O público presente na sessão fez questão reconhecer o talento de Cido não só na área da pintura e artes gráficas mas também como ator e cantor, “uma pessoa rara”.

 

 

 

Cido – Artista Poveiro

 

Dulcídio Marques nasceu na Póvoa de Varzim em 1932.

 

Artista plástico e designer gráfico, tem dedicado a sua vida à observação, contemplação e apreciação de materiais e formas que lhe permitem realizar uma arte muito própria. Com as coisas que o mar lhe dá, e tantas outras da Natureza, de mestria e sensibilidade estética superior, vai criando obras únicas, de invulgar distinção. Conchas, sargaços, troncos, sementes, asas de insetos, micas, calcários, penas… são elementos essenciais da sua criação. A pintura é uma expressão central na sua manifestação artística que se cruza com a escultura, a arte aplicada e o bordado. A minúcia, o pormenor, o rigor das suas obras refletem o talento natural, a criatividade, o saber das técnicas e o conhecimento maturado da cultura e das várias tradições, em particular, aquelas que, presentes na sua infância e juventude, forjaram uma sensibilidade e curiosidade excecional para o belo e para a perfeição.

 

Os seus trabalhos, apresentados em várias exposições individuais e coletivas, têm merecido o elevado reconhecimento de todos os que as visitam, como tão bem ilustram estes testemunhos: … ultrapassando tudo o que até hoje vi no gênero, revelando um artista consumado, dotado de uma paciência, duma técnica e duma sensibilidade extraordinárias.

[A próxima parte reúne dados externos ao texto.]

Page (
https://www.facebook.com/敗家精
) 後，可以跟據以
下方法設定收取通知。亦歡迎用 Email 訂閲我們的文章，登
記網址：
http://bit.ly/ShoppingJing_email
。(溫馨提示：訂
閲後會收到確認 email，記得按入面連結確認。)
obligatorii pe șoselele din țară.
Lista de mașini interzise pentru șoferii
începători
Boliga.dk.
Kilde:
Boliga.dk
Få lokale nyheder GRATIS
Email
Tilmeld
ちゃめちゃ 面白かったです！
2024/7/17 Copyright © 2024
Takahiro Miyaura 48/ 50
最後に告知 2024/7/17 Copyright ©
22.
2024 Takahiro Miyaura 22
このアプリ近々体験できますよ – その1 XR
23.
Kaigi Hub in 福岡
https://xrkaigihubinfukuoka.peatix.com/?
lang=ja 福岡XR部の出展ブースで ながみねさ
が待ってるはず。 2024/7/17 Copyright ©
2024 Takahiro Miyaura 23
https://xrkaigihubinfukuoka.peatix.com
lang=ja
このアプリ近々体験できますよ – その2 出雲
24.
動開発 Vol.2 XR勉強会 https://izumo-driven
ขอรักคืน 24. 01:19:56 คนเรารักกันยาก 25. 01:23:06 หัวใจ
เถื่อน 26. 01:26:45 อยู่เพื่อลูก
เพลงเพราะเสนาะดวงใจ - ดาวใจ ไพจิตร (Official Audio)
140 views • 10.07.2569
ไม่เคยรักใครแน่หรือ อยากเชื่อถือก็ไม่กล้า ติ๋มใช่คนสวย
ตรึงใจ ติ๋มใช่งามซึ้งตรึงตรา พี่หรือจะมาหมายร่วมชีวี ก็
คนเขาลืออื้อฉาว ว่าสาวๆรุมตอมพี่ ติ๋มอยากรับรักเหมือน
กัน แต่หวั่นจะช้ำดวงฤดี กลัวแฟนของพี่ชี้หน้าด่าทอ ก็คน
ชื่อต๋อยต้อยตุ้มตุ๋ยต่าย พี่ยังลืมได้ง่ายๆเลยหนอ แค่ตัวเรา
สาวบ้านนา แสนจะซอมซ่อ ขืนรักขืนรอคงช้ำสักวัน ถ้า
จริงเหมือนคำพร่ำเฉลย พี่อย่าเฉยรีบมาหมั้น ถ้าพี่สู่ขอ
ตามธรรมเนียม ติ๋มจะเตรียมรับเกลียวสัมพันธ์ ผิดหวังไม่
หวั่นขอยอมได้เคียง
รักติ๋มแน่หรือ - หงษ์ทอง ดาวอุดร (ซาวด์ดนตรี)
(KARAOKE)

Creio que a Póvoa deve sentir-se orgulhosa e lisonjeada por ter, entre os seus filhos, um artista desta craveira (Rui Cesariny Calafate, Julho 1982).

 

Uma vez mais reconhecido pela(s) mensagem (s) de uma arte que vai buscar a sua beleza às virtualidades dos materiais simples que a Natureza prodigaliza. O resto é alma. Aí reside toda a riqueza (Manuel Lopes, Julho 1982).

 

…cria beleza em toda a parte e de todas as maneiras. As asas de um inseto tanto bastam para realizar uma obra de arte. É um talento polivalente que atinge a perfeição nas várias áreas do mundo da arte onde passeia como grande artista e grande

 

senhor… (Padre Alexandrino Brochado, 1999)

 

Uma das suas obras, um presépio em sargaço, que se encontra exposto em permanência no Posto de Turismo da Póvoa de Varzim, mereceu o 1º Prémio na Feira Nacional de Artesanato de Vila do Conde, em 1997.

 

Um dos trabalhos de que mais se orgulha dentro das iluminuras – uma das suas artes preferidas – é o pergaminho, presente no Vaticano, que serviu como petição ao Papa Paulo VI para a criação da Diocese de Viana do Castelo.

 

A exposição que agora se apresenta constitui uma pequena mostra da diversidade de trabalhos que constitui a obra polivalente de Cido Marques. Incluem-se, ainda, algumas peças que nunca foram expostas, nomeadamente pergaminhos realizados por encomenda da Câmara Municipal para agraciamento de pessoas e instituições por ocasião do Dia da Cidade. Destaca-se, igualmente, o seu mais recente trabalho de arte sacra, outra das suas expressões preferenciais – os reposteiros da capela-mor da Igreja Matriz da cidade, onde podem ser também apreciados, desde 8 de Dezembro de 2012, os reposteiros elaborados para as grandes portas laterais.

A sua multiplicidade artística estende-se a outras manifestações, em particular à música e ao canto, tendo gravado vários discos, ao teatro e às artes performativas, em geral.